### [Job item]
Search the records below for the string "водоснабжения", and report each line that contains it.

### [Dataset records]
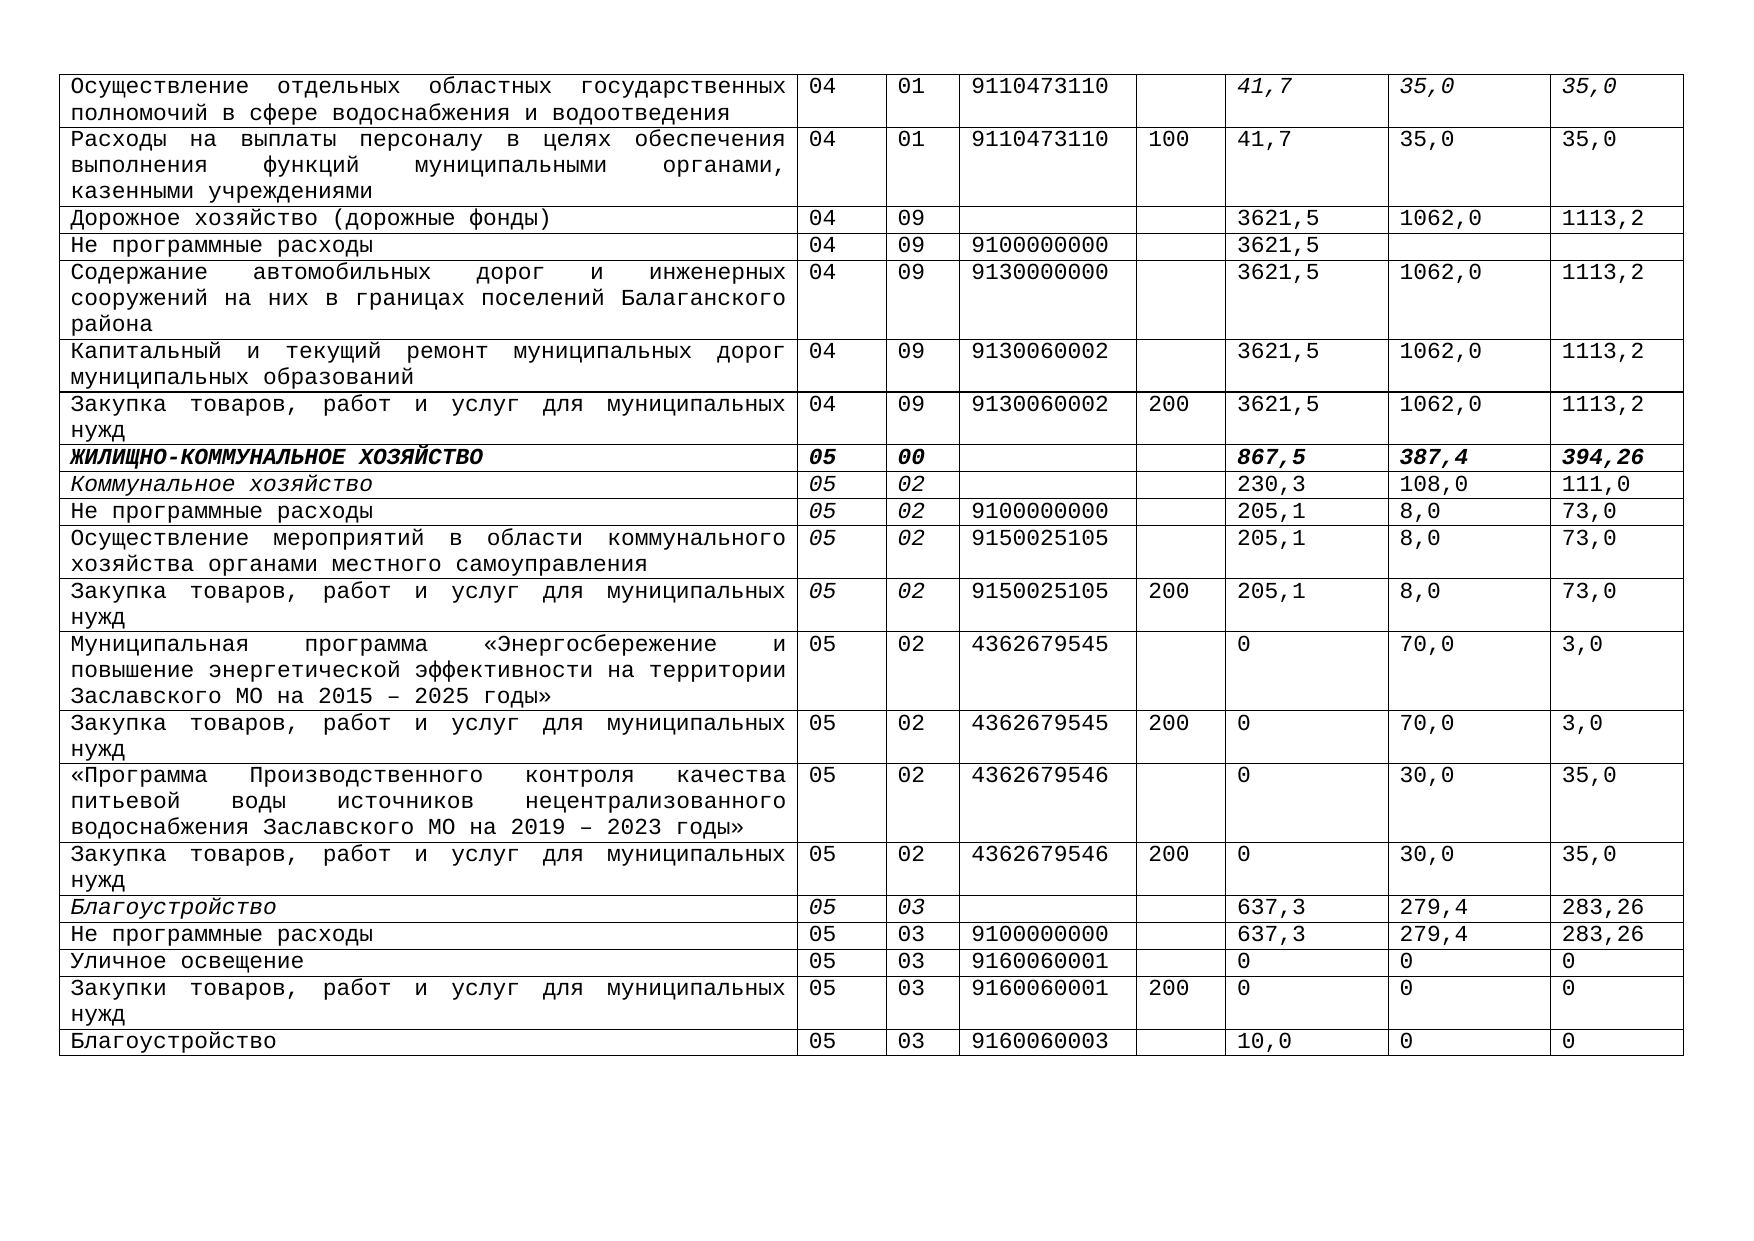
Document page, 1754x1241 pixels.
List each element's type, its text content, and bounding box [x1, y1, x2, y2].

table_cell 04 [798, 128, 886, 206]
table_cell 205,1 [1226, 579, 1388, 631]
table_cell Осуществление отдельных областных государственных полномочий в сфере водоснабжения и водоотведения [60, 75, 797, 127]
table_cell [1137, 472, 1225, 498]
table_cell 02 [887, 499, 959, 525]
table_cell 30,0 [1389, 764, 1550, 842]
table_cell 100 [1137, 128, 1225, 206]
table_cell 03 [887, 923, 959, 948]
table_cell [1137, 207, 1225, 233]
table_cell [1137, 526, 1225, 578]
table_cell 230,3 [1226, 472, 1388, 498]
table_cell 387,4 [1389, 445, 1550, 471]
table_cell 02 [887, 472, 959, 498]
table_cell Не программные расходы [60, 234, 797, 259]
table_cell 05 [798, 711, 886, 763]
table_cell 70,0 [1389, 632, 1550, 710]
table_cell 283,26 [1551, 896, 1683, 922]
table_cell 111,0 [1551, 472, 1683, 498]
table_cell 1113,2 [1551, 261, 1683, 338]
table_cell [960, 896, 1136, 922]
table_cell Осуществление мероприятий в области коммунального хозяйства органами местного самоуправления [60, 526, 797, 578]
table_cell 04 [798, 207, 886, 233]
table_cell Благоустройство [60, 896, 797, 922]
table_cell 05 [798, 896, 886, 922]
table_cell 02 [887, 711, 959, 763]
table_cell 00 [887, 445, 959, 471]
table_cell 108,0 [1389, 472, 1550, 498]
table_cell 05 [798, 950, 886, 976]
table_cell 01 [887, 128, 959, 206]
table_cell [1389, 234, 1550, 259]
table_cell [1137, 1030, 1225, 1055]
table_cell 1062,0 [1389, 261, 1550, 338]
table_cell 9160060001 [960, 950, 1136, 976]
table_cell 205,1 [1226, 526, 1388, 578]
table_cell [960, 207, 1136, 233]
table_cell ЖИЛИЩНО-КОММУНАЛЬНОЕ ХОЗЯЙСТВО [60, 445, 797, 471]
table_cell 0 [1226, 843, 1388, 894]
table_cell 9130060002 [960, 340, 1136, 391]
table_cell 35,0 [1551, 764, 1683, 842]
table_cell 200 [1137, 579, 1225, 631]
table_cell Не программные расходы [60, 499, 797, 525]
table_cell 394,26 [1551, 445, 1683, 471]
table_cell 200 [1137, 843, 1225, 894]
table_cell 3,0 [1551, 632, 1683, 710]
table_cell 73,0 [1551, 526, 1683, 578]
table_cell Закупка товаров, работ и услуг для муниципальных нужд [60, 393, 797, 444]
table_cell 35,0 [1551, 128, 1683, 206]
table_cell 0 [1226, 977, 1388, 1028]
table_cell [1137, 340, 1225, 391]
table_cell 9110473110 [960, 75, 1136, 127]
table_cell [1137, 923, 1225, 948]
table_cell 3621,5 [1226, 207, 1388, 233]
table_cell 4362679546 [960, 843, 1136, 894]
table_cell 05 [798, 445, 886, 471]
table_cell 0 [1226, 950, 1388, 976]
table_cell [1137, 499, 1225, 525]
table_cell 03 [887, 977, 959, 1028]
table_cell 1062,0 [1389, 393, 1550, 444]
table_cell 02 [887, 632, 959, 710]
table_cell 0 [1226, 764, 1388, 842]
table_cell 637,3 [1226, 923, 1388, 948]
table_cell 9110473110 [960, 128, 1136, 206]
table_cell 3621,5 [1226, 261, 1388, 338]
table_cell 05 [798, 1030, 886, 1055]
table_cell 3621,5 [1226, 340, 1388, 391]
table_cell Закупка товаров, работ и услуг для муниципальных нужд [60, 843, 797, 894]
table_cell Коммунальное хозяйство [60, 472, 797, 498]
table_cell 05 [798, 526, 886, 578]
table_cell [1137, 896, 1225, 922]
table_cell 9100000000 [960, 234, 1136, 259]
table_cell [1137, 75, 1225, 127]
table_cell 0 [1389, 977, 1550, 1028]
table_cell 41,7 [1226, 75, 1388, 127]
table_cell Капитальный и текущий ремонт муниципальных дорог муниципальных образований [60, 340, 797, 391]
table_cell 05 [798, 579, 886, 631]
table_cell 04 [798, 261, 886, 338]
table_cell 41,7 [1226, 128, 1388, 206]
table_cell 05 [798, 499, 886, 525]
table_cell 9160060003 [960, 1030, 1136, 1055]
table_cell 09 [887, 340, 959, 391]
table_cell 04 [798, 234, 886, 259]
table_cell [1137, 764, 1225, 842]
table_cell 200 [1137, 393, 1225, 444]
table_cell 1062,0 [1389, 207, 1550, 233]
table_cell 205,1 [1226, 499, 1388, 525]
table_cell 05 [798, 472, 886, 498]
table_cell 0 [1226, 711, 1388, 763]
table_cell 09 [887, 207, 959, 233]
table_cell 35,0 [1389, 75, 1550, 127]
table_cell Муниципальная программа «Энергосбережение и повышение энергетической эффективности на территории Заславского МО на 2015 – 2025 годы» [60, 632, 797, 710]
table_cell 867,5 [1226, 445, 1388, 471]
table_cell 0 [1551, 950, 1683, 976]
table_cell 9130060002 [960, 393, 1136, 444]
table_cell 200 [1137, 711, 1225, 763]
table_cell 279,4 [1389, 923, 1550, 948]
table_cell [1137, 950, 1225, 976]
table_cell Не программные расходы [60, 923, 797, 948]
table_cell 4362679546 [960, 764, 1136, 842]
table_cell [1551, 234, 1683, 259]
table_cell 3621,5 [1226, 234, 1388, 259]
table_cell 9100000000 [960, 923, 1136, 948]
table_cell 637,3 [1226, 896, 1388, 922]
table_cell [960, 472, 1136, 498]
table_cell 9150025105 [960, 579, 1136, 631]
table_cell 30,0 [1389, 843, 1550, 894]
table_cell 8,0 [1389, 526, 1550, 578]
table_cell Закупка товаров, работ и услуг для муниципальных нужд [60, 711, 797, 763]
table_cell Дорожное хозяйство (дорожные фонды) [60, 207, 797, 233]
table_cell 03 [887, 1030, 959, 1055]
table_cell Закупки товаров, работ и услуг для муниципальных нужд [60, 977, 797, 1028]
table_cell 0 [1551, 1030, 1683, 1055]
table_cell Содержание автомобильных дорог и инженерных сооружений на них в границах поселений Балаганского района [60, 261, 797, 338]
table_cell 279,4 [1389, 896, 1550, 922]
table_cell 02 [887, 843, 959, 894]
table_cell 03 [887, 896, 959, 922]
table_cell 4362679545 [960, 711, 1136, 763]
table_cell 8,0 [1389, 579, 1550, 631]
table_cell 02 [887, 579, 959, 631]
table_cell Благоустройство [60, 1030, 797, 1055]
table_cell 0 [1551, 977, 1683, 1028]
table_cell 05 [798, 843, 886, 894]
table_cell 35,0 [1389, 128, 1550, 206]
table_cell 02 [887, 526, 959, 578]
table_cell 73,0 [1551, 579, 1683, 631]
table_cell 01 [887, 75, 959, 127]
table_cell 3,0 [1551, 711, 1683, 763]
table_cell 35,0 [1551, 843, 1683, 894]
table_cell 05 [798, 923, 886, 948]
table_cell [960, 445, 1136, 471]
table_cell 0 [1226, 632, 1388, 710]
table_cell 0 [1389, 950, 1550, 976]
table_cell [1137, 234, 1225, 259]
table_cell Закупка товаров, работ и услуг для муниципальных нужд [60, 579, 797, 631]
table_cell 9100000000 [960, 499, 1136, 525]
table_cell 73,0 [1551, 499, 1683, 525]
table_cell 70,0 [1389, 711, 1550, 763]
table_cell 283,26 [1551, 923, 1683, 948]
table_cell 10,0 [1226, 1030, 1388, 1055]
table_cell 1062,0 [1389, 340, 1550, 391]
table_cell 03 [887, 950, 959, 976]
table_cell 04 [798, 393, 886, 444]
table_cell Уличное освещение [60, 950, 797, 976]
table_cell 1113,2 [1551, 393, 1683, 444]
table_cell 05 [798, 977, 886, 1028]
table_cell [1137, 632, 1225, 710]
table_cell 3621,5 [1226, 393, 1388, 444]
table_cell [1137, 261, 1225, 338]
table_cell 4362679545 [960, 632, 1136, 710]
table_cell 09 [887, 393, 959, 444]
table_cell 04 [798, 340, 886, 391]
table_cell «Программа Производственного контроля качества питьевой воды источников нецентрализованного водоснабжения Заславского МО на 2019 – 2023 годы» [60, 764, 797, 842]
table_cell 200 [1137, 977, 1225, 1028]
table_cell 02 [887, 764, 959, 842]
table_cell 05 [798, 764, 886, 842]
table_cell 9150025105 [960, 526, 1136, 578]
table_cell 9160060001 [960, 977, 1136, 1028]
table_cell 1113,2 [1551, 207, 1683, 233]
table_cell 1113,2 [1551, 340, 1683, 391]
table_cell 09 [887, 234, 959, 259]
table_cell 9130000000 [960, 261, 1136, 338]
table_cell 04 [798, 75, 886, 127]
table_cell 8,0 [1389, 499, 1550, 525]
table_cell 09 [887, 261, 959, 338]
table_cell Расходы на выплаты персоналу в целях обеспечения выполнения функций муниципальными органами, казенными учреждениями [60, 128, 797, 206]
table_cell 35,0 [1551, 75, 1683, 127]
table_cell [1137, 445, 1225, 471]
table_cell 0 [1389, 1030, 1550, 1055]
table_cell 05 [798, 632, 886, 710]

### [Result for this task]
table_cell Осуществление отдельных областных государственных полномочий в сфере водоснабжения и водоотведения [60, 75, 797, 127]
table_cell «Программа Производственного контроля качества питьевой воды источников нецентрализованного водоснабжения Заславского МО на 2019 – 2023 годы» [60, 764, 797, 842]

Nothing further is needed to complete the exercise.